Occupied Territory

In an effort to abate violent crime, the humvees are back and an eleven p.m. juvenile curfew has been imposed. Without placing a judgement on these methods of crime prevention, I simply want to emphasize their psychological impact, as though we, I, are guilty. Guilty of choosing to remain in what is, right now, a beaten town. The soldiers in desert fatigues, riding in matching beige metal vehicles remind me of last October, when I first returned to New Orleans. Then, the National Guard was God. We were so grateful for their presence, even through my resentment during the nightly stops as they asked for ID and warned me that I had to be home by midnight. The soldiers' presence makes me feel that we are moving slowly, perhaps in the wrong direction.

Soldiers are more men in a town already over-saturated with masculine presence. Although the soldiers are generally polite, the workers often not. As though trying to prove the stereotype that a man cannot survive without sex, their eyes follow me on my bicycle, their mouths scream unintelligble catcalls. I don’t like walking; I feel too vulnerable. I am more nervous now than I ever used to worry about “violent crime.” I wish these men had brought their families. The town is out of balance and weighted heavily to the side of an ugly machismo.

I’ve just arrived at work in mid-city building newly renovated after the storm. The walls are freshly painted, the carpet and furniture brand new, and the toilets don’t flush. We have no water pressure today. The faucets let out a trickle. Aside from the obvious bathroom inconvenience, this is frightening in a town that constantly erupts in flames. According to The Times Picayune, the two FEMA helicopters that were dousing fires with water from the Mississippi will be taken away at the end of the month. Two nights ago a fire in my neighborhood meant that all of the power was turned off for several hours in the middle of the night. It is impossible to sleep in this limp summer heat with no circulating air.

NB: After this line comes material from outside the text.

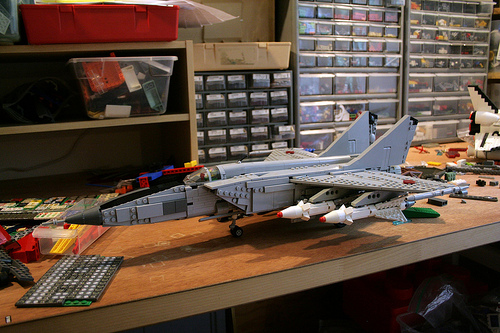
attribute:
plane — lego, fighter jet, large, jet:
[62, 108, 471, 239]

So much better here than Iraq or Palestine. But I think I have some small comprehension the feeling of isolation endured by citizens of an occupied territory. We are all war weary; the rest of the U.S. may not want to hear about the living conditions in New Orleans unless they are improving. But that would be telling a lie. Rents remain ridiculous, hazardous dust continues to fly, and sometimes I don’t recognize my hometown.